While this short seemed rather unfocused without much consistency in its plot, the version I saw may well have been missing quite a few minutes so it's very unlikely to be the fault of writer/director/star Charlie Chaplin. Such are the problems with cheap DVDs of public domain silent movies, the ones with canned ragtime music that has nothing to do with the story. At least this one doesn't have the same piece on repeat play! However even in what is presumably a massacred version The Champion has plenty going for it.
This time round Chaplin finds a horseshoe outside a boxing gym advertising for sparring partners. Needless to say it doesn't take him long to floor the big guy with all the immaculate timing you'd expect from the Little Tramp. In about five minutes he's fighting for the championship which takes up half the film, and is far more of a wrestling match than a boxing match. It really plays out like a WWE match, the only difference being that Hulk Hogan didn't win.
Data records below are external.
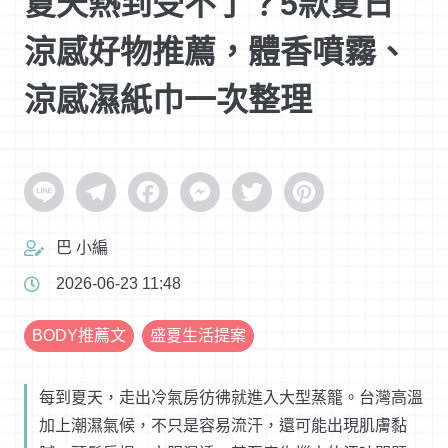
夏天熱到受不了？5款夏日
涼感好物推薦，體香噴霧、
涼感濕紙巾一次整理
Line
Telegram
Facebook
Messenger
Twitter
Pinterest
巴 小編
2026-06-23 11:48
BODY推薦文
盛夏生活提案
每到夏天，走出冷氣房彷彿就進入大型蒸籠。台灣高溫
加上潮濕氣候，不只是容易流汗，還可能出現肌膚黏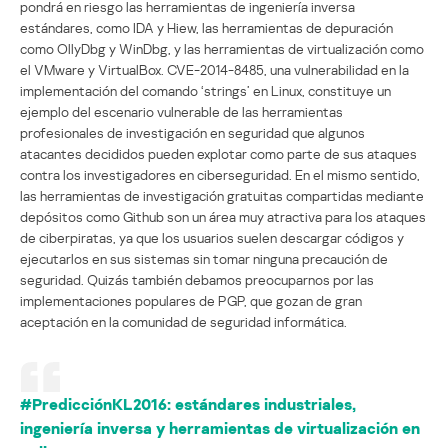
pondrá en riesgo las herramientas de ingeniería inversa
estándares, como IDA y Hiew, las herramientas de depuración
como OllyDbg y WinDbg, y las herramientas de virtualización como
el VMware y VirtualBox. CVE-2014-8485, una vulnerabilidad en la
implementación del comando ‘strings’ en Linux, constituye un
ejemplo del escenario vulnerable de las herramientas
profesionales de investigación en seguridad que algunos
atacantes decididos pueden explotar como parte de sus ataques
contra los investigadores en ciberseguridad. En el mismo sentido,
las herramientas de investigación gratuitas compartidas mediante
depósitos como Github son un área muy atractiva para los ataques
de ciberpiratas, ya que los usuarios suelen descargar códigos y
ejecutarlos en sus sistemas sin tomar ninguna precaución de
seguridad. Quizás también debamos preocuparnos por las
implementaciones populares de PGP, que gozan de gran
aceptación en la comunidad de seguridad informática.
#PredicciónKL2016: estándares industriales,
ingeniería inversa y herramientas de virtualización en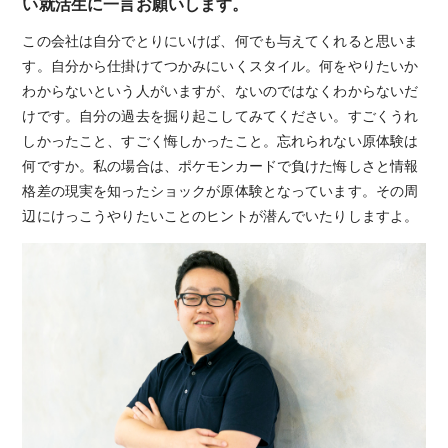
い就活生に一言お願いします。
この会社は自分でとりにいけば、何でも与えてくれると思いま
す。自分から仕掛けてつかみにいくスタイル。何をやりたいか
わからないという人がいますが、ないのではなくわからないだ
けです。自分の過去を掘り起こしてみてください。すごくうれ
しかったこと、すごく悔しかったこと。忘れられない原体験は
何ですか。私の場合は、ポケモンカードで負けた悔しさと情報
格差の現実を知ったショックが原体験となっています。その周
辺にけっこうやりたいことのヒントが潜んでいたりしますよ。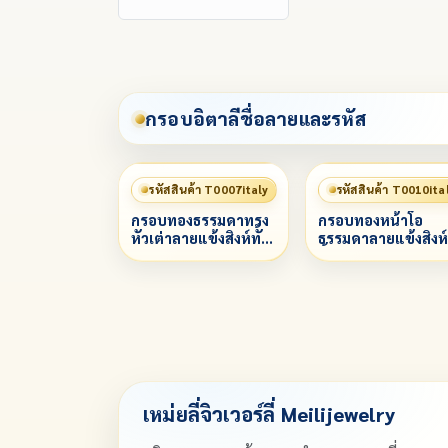
กรอบอิตาลีชื่อลายและรหัส
รหัสสินค้า T0007italy
รหัสสินค้า T0010ita
กรอบทองธรรมดาทรง
กรอบทองหน้าโอ
หัวเต่าลายแข้งสิงห์ทั้ง
ธรรมดาลายแข้งสิงห์
องค์
ทั้งองค์
เหม่ยลี่จิวเวอร์ลี่ Meilijewelry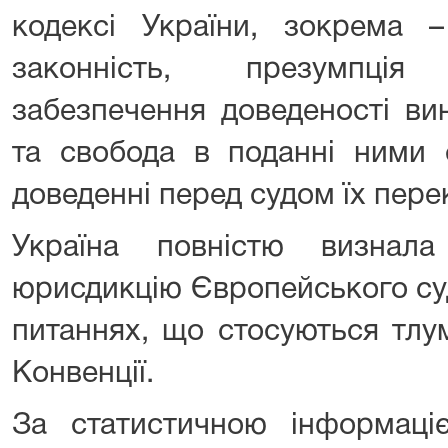
кодексі України, зокрема –
законність, презумпція
забезпечення доведеності вин
та свобода в поданні ними с
доведенні перед судом їх пере
Україна повністю визнала
юрисдикцію Європейського суд
питаннях, що стосуються тлу
Конвенції.
За статистичною інформаці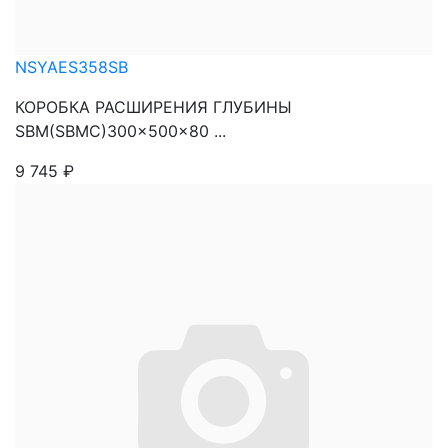
NSYAES358SB
КОРОБКА РАСШИРЕНИЯ ГЛУБИНЫ
SBM(SBMC)300x500x80 ...
9 745
₽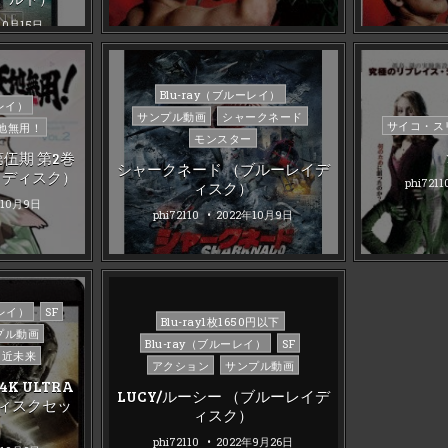
10月15日
Posted
Blu-ray（ブルーレイ）
ーレイ）
in
サンプル動画
シャークネード
Posted
サイコ・ス
地無用！
モンスター
in
伍期 第2巻
シャークネード （ブルーレイデ
イディスク）
phi7211
ィスク）
年10月9日
phi72110
2022年10月9日
ーレイ）
SF
Posted
Blu-ray1枚1650円以下
プル動画
in
Blu-ray（ブルーレイ）
SF
近未来
アクション
サンプル動画
K ULTRA
LUCY/ルーシー （ブルーレイデ
ィスクセッ
ィスク）
phi72110
2022年9月26日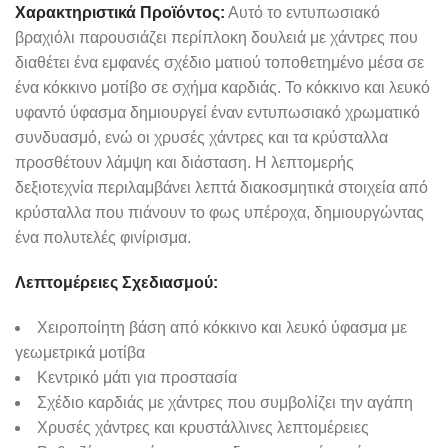
Χαρακτηριστικά Προϊόντος:
Αυτό το εντυπωσιακό
βραχιόλι παρουσιάζει περίπλοκη δουλειά με χάντρες που
διαθέτει ένα εμφανές σχέδιο ματιού τοποθετημένο μέσα σε
ένα κόκκινο μοτίβο σε σχήμα καρδιάς. Το κόκκινο και λευκό
υφαντό ύφασμα δημιουργεί έναν εντυπωσιακό χρωματικό
συνδυασμό, ενώ οι χρυσές χάντρες και τα κρύσταλλα
προσθέτουν λάμψη και διάσταση. Η λεπτομερής
δεξιοτεχνία περιλαμβάνει λεπτά διακοσμητικά στοιχεία από
κρύσταλλα που πιάνουν το φως υπέροχα, δημιουργώντας
ένα πολυτελές φινίρισμα.
Λεπτομέρειες Σχεδιασμού:
Χειροποίητη βάση από κόκκινο και λευκό ύφασμα με
γεωμετρικά μοτίβα
Κεντρικό μάτι για προστασία
Σχέδιο καρδιάς με χάντρες που συμβολίζει την αγάπη
Χρυσές χάντρες και κρυστάλλινες λεπτομέρειες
The referee gets knocked out a few times, and there's plenty of rope work, illegal foreign objects and what looked to me like attempts at a pinfall.
He also gets to romance Edna Purviance for a few blinks of an eye and hiding in the background are Chaplin regulars Ben Turpin and Lloyd Bacon, who wouldn't even become a director for another seven years. Here he's just a sparring partner to get knocked out but many more small parts in Chaplin shorts and Broncho Billy movies later he'd become one of the major names at Warner Brothers with films like 42nd Street and Footlight Parade as directorial credits, along with no end of Cagney, Robinson and Bogart movies.